I can consult the Securities and Exchange Commission and congress that focuses on a significant deal of attention on price and quality of external audit services to investors. They have considered the regulation of investment banking contracts because of their concern over the price and the level of services offered. This has happened because most agency relationships in these services offered by the agent have a hidden trait. The principal cannot costless observe the level of service offered by the agent and therefore cannot determine whether insufficient information is due to the agent’s shirking or due to an unfortunate occurrence of a state of nature (Jan 26). These will help to reduce market of lemon issues in the used car example because it will eliminate the shirking behavior by buyers and sellers.

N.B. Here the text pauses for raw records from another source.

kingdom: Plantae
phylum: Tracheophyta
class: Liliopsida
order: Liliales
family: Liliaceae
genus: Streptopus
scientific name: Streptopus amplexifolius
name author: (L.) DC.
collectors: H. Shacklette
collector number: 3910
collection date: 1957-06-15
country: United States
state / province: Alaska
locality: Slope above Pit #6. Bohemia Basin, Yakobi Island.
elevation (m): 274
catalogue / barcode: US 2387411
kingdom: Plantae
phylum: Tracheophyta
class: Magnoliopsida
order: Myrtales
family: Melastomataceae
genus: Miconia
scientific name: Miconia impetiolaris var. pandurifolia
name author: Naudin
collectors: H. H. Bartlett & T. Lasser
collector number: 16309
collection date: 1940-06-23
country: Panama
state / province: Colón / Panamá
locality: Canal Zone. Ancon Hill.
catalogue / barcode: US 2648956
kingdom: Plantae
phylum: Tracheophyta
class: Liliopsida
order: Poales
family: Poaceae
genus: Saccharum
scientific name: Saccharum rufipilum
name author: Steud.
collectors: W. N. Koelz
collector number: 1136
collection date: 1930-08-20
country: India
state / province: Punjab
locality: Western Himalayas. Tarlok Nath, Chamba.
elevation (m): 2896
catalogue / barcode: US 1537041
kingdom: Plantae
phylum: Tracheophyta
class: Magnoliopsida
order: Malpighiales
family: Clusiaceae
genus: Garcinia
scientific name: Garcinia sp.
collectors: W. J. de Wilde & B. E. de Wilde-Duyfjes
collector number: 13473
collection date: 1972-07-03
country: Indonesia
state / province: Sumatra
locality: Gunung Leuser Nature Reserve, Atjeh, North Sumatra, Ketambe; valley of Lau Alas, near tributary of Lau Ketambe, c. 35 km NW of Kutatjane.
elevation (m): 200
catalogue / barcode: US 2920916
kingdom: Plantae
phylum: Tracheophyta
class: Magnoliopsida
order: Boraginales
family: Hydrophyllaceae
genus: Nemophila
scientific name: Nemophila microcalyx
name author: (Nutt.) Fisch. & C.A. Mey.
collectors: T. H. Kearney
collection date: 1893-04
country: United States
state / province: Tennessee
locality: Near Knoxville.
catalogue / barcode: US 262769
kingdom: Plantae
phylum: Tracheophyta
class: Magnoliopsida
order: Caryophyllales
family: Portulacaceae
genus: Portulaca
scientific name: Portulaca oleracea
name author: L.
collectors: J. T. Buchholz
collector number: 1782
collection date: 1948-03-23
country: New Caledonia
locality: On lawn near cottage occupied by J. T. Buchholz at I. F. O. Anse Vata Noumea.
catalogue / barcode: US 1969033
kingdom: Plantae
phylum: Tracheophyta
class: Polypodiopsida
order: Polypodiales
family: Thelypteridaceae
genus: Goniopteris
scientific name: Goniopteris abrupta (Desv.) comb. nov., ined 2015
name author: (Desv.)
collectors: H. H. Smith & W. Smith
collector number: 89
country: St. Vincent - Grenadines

Similarly, the signaling approach can be used to address the situations of “market of lemons. This is because the market of lemons is characterized by lack of information. The incentives in the used car affect detailed design of privacy technology. Therefore, anonymity systems, which depend on the network externalities, can be used to mitigate the market of lemons because it can facilitate perfect information between the parties.
Therefore, the research program on the economics of security has created several cross-disciplinary connections and has generated many useful insights from unexpected places. Economic factors explain various challenges to discriminatory pricing as seen from “market of lemons” and “moral hazard effect”. This opportunistic behavior is economically efficient but socially controversial. They help to understand that information security is much more from just a technical issue because diverse types of externalities characterize information industries, where individual actions have severe effects on others. Therefore, the proper measures can help to mitigate the risks caused by individual actions.
Anderson , Ross, and Tyler Moore. "The Economics of Information Security." Science Review314.27 (2006): 610-613.
Anke , Kessler. "Revisiting the Lemons Market." International Economic Review42.1 (2001): 17-25.
Jan, Devos. "SMEs and IT: Evidence for a Market for "Lemons"." Electronic Journal of Information Systems Evaluation 15.1 (2012): 26-35. Web.
Justin, Johnson. "Leasing, Lemons, and Moral Hazard." Journal of Law & Economics53.2 (2011): 307-328. Web.
Major , Coleman. "Are Reports of Discrimination Valid? Considering the Moral Hazard Effect."American Journal of Economics & Sociology 67.2 (2008): 149-175. Web.